Bad pixel masks may be associated with the input images to exclude pixels from the background and object determinations. These bad pixels are also included in the output object masks. The bad pixel masks are specified by the masks parameter. This parameter may identify a mask by a filename or a keyword. A single mask may be specified to apply to all images or a matching list of masks may be given.
The masks are in one of the supported mask formats. As of IRAF V2.12 this includes pixel list (.pl) files and FITS "type=mask" extensions. When the input files are multiextension files, the selected extension names are appended to the specified mask filename to select masks with the same extension name. If a mask file of the form "name[ext]" is not found the task will treat the filename as a directory of pixel list files and select the pixel list file with the extension name; i.e. "name/ext.pl".
2. Output Data
The output of this task are object masks, sky maps, sigma maps, and log information. The output object masks default to mask type extensions. If an extension name is not specified explicitly the default extension name "pl" is created. To select a pixel list output format an explicit ".pl" extension must be used.
When the input data are multiextension files, the output masks, mean sky maps, and sky sigma maps will be multiextension files with the specified rootnames and the same extension name as the input.
The output mask values identify non-object pixels with zero. The non-zero values are encoded as selected by the omtype parameter. The choices are:
Output mean sky and sky sigma maps consist of the mean and sigma values in blocks as described in the "Background Determination" section. Therefore, the size of the map images are smaller than the input data images. These maps need to be interpolated to the size of the input image to obtain the values used for particular pixels in the data images. This interpolation expansion is done automatically by some tasks such as mscred.rmfringe .
The log output provides information about the files, the phase of the processing, some of the parameters, and the convolution filter weights. The output begins with the task identifier ACE. This is because this prototype task is a first release piece of a major package called ACE (Astronomical Cataloging Environment), which is under development.
3. Background Determination
Detection of sources in an image begins with determining the background. By this we mean estimating the probability distribution of the background pixel values at every pixel in the image. In practice we only estimate the central value and width and assume a normal distribution for evaluating the significance of deviations from the central value. Since we normally won't have a sample of values at each pixel the distribution is determined from a sample of nearby pixels.

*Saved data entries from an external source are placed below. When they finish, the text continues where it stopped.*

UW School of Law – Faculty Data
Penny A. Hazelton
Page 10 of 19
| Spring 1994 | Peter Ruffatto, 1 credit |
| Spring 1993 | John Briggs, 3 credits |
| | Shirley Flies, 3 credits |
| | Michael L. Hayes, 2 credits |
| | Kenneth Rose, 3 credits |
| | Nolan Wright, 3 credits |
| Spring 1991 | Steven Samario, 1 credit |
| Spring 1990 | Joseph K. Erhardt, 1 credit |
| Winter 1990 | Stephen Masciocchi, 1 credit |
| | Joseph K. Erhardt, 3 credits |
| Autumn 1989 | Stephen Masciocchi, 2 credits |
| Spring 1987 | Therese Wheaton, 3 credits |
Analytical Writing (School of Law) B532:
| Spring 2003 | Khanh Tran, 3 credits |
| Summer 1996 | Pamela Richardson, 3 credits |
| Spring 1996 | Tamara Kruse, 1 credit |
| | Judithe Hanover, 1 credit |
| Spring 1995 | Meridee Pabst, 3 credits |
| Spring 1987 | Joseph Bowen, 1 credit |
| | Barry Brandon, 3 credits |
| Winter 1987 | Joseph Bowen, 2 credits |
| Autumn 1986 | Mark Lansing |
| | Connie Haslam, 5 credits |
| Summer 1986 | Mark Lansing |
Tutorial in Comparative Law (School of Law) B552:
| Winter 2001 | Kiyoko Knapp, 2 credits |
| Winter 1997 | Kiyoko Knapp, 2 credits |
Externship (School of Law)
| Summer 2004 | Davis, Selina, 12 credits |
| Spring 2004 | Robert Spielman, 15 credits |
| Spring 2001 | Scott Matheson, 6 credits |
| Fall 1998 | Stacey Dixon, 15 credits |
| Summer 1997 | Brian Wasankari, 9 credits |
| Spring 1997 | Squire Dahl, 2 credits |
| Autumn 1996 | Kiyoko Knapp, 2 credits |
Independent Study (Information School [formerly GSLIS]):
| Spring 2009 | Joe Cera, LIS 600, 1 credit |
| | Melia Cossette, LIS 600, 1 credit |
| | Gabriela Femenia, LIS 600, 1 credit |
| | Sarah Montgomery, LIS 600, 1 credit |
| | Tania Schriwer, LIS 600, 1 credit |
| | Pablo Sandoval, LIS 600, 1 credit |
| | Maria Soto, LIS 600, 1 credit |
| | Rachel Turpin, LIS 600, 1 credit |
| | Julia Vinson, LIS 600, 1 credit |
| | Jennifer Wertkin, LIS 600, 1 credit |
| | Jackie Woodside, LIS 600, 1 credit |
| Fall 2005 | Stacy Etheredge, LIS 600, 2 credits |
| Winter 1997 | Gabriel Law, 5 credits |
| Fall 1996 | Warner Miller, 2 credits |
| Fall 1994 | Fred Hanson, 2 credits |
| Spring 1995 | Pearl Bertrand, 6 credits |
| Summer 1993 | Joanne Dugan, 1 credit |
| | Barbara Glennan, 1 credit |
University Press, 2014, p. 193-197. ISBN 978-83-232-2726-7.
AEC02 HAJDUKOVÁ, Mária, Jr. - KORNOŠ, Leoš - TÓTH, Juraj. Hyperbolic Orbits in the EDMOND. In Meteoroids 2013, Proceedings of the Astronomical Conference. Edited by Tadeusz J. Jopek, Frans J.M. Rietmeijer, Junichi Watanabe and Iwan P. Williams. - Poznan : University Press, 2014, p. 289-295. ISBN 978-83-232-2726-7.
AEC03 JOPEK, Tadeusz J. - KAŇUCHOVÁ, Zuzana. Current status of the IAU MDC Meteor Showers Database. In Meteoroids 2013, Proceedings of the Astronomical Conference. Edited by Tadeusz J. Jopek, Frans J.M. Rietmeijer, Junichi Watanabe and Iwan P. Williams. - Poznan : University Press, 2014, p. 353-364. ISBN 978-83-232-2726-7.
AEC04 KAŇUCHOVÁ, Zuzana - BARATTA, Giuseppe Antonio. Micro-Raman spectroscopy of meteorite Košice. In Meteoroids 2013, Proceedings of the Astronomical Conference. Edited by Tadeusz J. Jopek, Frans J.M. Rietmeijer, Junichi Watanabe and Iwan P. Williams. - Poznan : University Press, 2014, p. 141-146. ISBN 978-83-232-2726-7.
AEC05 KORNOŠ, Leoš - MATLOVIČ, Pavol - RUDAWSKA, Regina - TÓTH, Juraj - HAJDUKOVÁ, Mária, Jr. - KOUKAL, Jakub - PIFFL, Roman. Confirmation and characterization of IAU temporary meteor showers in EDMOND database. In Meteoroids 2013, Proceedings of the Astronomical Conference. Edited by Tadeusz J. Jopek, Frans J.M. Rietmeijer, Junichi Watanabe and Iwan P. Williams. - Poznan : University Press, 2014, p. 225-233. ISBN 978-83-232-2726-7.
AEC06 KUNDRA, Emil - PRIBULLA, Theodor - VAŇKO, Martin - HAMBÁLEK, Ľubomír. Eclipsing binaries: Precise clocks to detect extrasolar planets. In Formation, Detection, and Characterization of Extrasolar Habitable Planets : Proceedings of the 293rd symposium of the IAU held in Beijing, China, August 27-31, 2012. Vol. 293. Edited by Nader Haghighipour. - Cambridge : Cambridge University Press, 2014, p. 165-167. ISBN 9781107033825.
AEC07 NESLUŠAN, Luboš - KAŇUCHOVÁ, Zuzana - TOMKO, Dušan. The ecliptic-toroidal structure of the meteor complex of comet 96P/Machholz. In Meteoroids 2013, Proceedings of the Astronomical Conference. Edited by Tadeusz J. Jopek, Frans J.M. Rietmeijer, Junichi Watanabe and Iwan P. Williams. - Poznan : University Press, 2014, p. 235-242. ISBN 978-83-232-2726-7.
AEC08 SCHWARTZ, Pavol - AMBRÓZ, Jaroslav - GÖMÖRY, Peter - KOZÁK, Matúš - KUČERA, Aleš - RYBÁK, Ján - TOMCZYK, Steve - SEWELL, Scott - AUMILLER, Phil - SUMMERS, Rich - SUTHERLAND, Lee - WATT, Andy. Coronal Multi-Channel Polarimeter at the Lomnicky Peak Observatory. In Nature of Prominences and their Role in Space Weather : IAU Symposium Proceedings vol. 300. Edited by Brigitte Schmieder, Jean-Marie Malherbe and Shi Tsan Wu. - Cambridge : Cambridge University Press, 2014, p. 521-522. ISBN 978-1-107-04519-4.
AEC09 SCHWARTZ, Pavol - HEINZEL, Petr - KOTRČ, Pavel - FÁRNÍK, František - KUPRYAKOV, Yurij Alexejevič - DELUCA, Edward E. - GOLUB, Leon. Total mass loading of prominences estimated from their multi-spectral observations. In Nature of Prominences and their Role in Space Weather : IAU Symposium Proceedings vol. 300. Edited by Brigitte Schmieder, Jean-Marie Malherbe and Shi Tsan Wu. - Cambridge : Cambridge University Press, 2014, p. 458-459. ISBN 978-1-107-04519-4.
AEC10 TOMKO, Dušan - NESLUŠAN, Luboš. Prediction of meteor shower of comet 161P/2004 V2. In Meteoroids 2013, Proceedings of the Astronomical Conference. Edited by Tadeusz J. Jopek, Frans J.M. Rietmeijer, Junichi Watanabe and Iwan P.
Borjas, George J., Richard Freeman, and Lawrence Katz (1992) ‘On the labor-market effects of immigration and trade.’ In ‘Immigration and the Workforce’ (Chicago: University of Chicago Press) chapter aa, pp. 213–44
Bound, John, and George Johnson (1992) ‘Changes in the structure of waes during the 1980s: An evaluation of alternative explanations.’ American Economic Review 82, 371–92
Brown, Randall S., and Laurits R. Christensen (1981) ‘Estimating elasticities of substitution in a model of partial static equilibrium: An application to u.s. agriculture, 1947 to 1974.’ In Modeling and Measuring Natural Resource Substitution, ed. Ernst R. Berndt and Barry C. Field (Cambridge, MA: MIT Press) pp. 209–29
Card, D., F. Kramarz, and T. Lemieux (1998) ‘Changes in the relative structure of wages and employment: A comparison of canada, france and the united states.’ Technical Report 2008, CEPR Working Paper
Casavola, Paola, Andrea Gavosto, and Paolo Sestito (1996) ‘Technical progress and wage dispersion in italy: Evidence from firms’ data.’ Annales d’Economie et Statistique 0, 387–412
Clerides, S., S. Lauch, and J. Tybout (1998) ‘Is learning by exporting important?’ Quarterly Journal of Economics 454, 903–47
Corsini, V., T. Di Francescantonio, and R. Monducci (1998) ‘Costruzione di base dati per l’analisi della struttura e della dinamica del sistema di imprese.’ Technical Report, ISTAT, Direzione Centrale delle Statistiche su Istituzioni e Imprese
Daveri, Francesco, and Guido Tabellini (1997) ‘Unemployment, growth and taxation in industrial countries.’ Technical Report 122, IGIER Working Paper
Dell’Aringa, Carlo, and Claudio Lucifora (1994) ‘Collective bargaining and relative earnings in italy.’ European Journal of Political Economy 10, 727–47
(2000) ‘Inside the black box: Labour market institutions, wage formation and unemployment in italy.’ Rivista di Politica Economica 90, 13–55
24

In this discussion the central value of a distribution is denoted by <I>. It is estimated by the mean or mode of the sample. The width of the distribution about <I> is denoted by <S> and is estimated by the absolute mean residual converted to the standard deviation of a normal distribution with the same absolute mean residual. The normal deviation of a value I from the distribution is defined as R = (I - <I>) / <S>.
The background may be specified by input maps for one or both of the background quantities. The maps may be constant values which apply to all pixels or a grid of values given in an image which are linearly interpolated to the full size of the input data. For those quantities which are not input the following algorithm is used for computing a map. The maps may be output and used as a product of this task.
The background and/or sigma are estimated in two initial passes through the data. The first pass algorithm fits linear functions to a subsample of lines using sigma clipping iteration to eliminate objects. The subsample is used to speed up the algorithm and is reasonable since only linear functions are used. Each sample line is block averaged in blocks of 10 pixels and a linear function is fit by least squares to obtain an estimate for <I> along the line. The fitting weights are the number of good pixels in each block average after elimination of bad pixels specified by the user in a bad pixel mask. The absolute values of the residuals are also fit to produce a constant function for <S>.
To exclude objects from affecting these estimates the fitting is iterated using sigma clipping rejection on the normal deviations R. In the first iteration the fitting function for <S> is a constant and in subsequent steps a linear fit is used. When the sigma clipping iteration rejects no more data, the remaining block averages, absolute residuals, and weights are used to fit a 2D plane for both <I> and <S>. The <S> surface is a constant in order to avoid potential negative sigma values.
This first pass algorithm is fast and produces good estimates for the planar approximation to the background. The second pass divides the image into large, equal sized blocks, as specified by the blksize parameter, and estimates <I> and <S> in each block. The size of the blocks needs to be large enough to give good estimates of the statistics though small enough to handle the scale of variations in the sky. Each block is divided into four subblocks for independent estimates which are then combined into a final value for the block. As with the first pass, the second pass can be speeded up by using a subsample of lines (parameter blkstep ) provided some minimum number of lines per subblock is maintained.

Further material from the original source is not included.